Will Beijing now realise what militancy does?
The multiple bomb blasts in China's Xinjiang Province that killed two, may only be the latest in a series of such incidents in the restive border region, but when viewed together, they offer a clear indication of how the local Uyghur separatist issue, once a mere irritant for Beijing, is fast becoming a major headache for the Chinese leadership. Sunday's blast comes less than two months after a deadly attack on a police station and a Government building near the provincial centre of Kashgar killed 37. Two days later, a religious leader, believed to be close to Beijing, was murdered in Kashgar's largest mosque. This time around, the blasts happened a couple of days before the verdict was announced in the trial of Ilham Tohti, an academic from the region, who was given a life sentence on Tuesday for supporting separatist activities. In March, knife-wielding Uyghur militants killed 31 people in cold blood and injured 141 others at a railway station in Kunming in south-west China. The brutality of that incident shocked the world, and put Beijing under much pressure — it was the first time that the militants had carried out an attack outside Xinjiang. Incidentally, the four Uyghur militants who were caught alive at Kunming were convicted earlier this month. To make matters worse for Beijing, the militants have reportedly established ties with the Islamic State. A day after the Xinjiang blasts, Chinese state media reported that some Uyghurs have fled to Syria to train with the IS. China's special envoy on Middle East affairs had previously complainedalong similar lines. None of this is surprising. Uyghur militants have for long maintained connections with Islamist terror organisations, including Al Qaeda; in fact, not only have they received funding and training from Al Qaeda but also fought in its ranks in Iraq and Afghanistan. Therefore, it was only a matter of time before the Uyghurs linked up with the IS and added to Beijing’s woes.

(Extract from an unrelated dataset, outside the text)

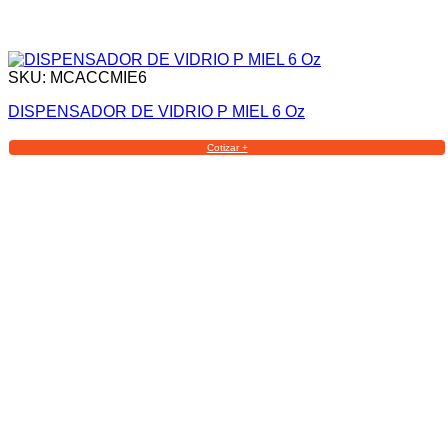
SKU: MCACCMIE6
DISPENSADOR DE VIDRIO P MIEL 6 Oz
Cotizar +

The bigger question is: Will growing militancy in Xinjiang impact China's relationship with its all-weather friend, Pakistan? Since Xinjiang borders Pakistan's lawless tribal Provinces, Uyghur militants regularly travel to those areas that are already a haven for terrorists — and have been doing more so, since Beijing turned up the heat in Xinjiang. In Pakistan, they collaborate with local terror groups and merge into the larger global jihadi network. That the co-founder of the most prominent Uyghur militant, the East Turkestan Islamic Movement, was radicalised in a Pakistani madarssa, shows how organically they are connected. More recently, the leader of another Uyghur militant group, Turkestan Islamic Party, Abdullah Mansour, recently vowed from his hideout in Pakistan to wage a holy war against China. Ironically, over the years China has covertly encouraged Pakistan’s dalliance with Islamist terrorism, in the hope that it will be a permanent thorn for India, Beijing only real rival in Asia. Now, the tables are slowly turning.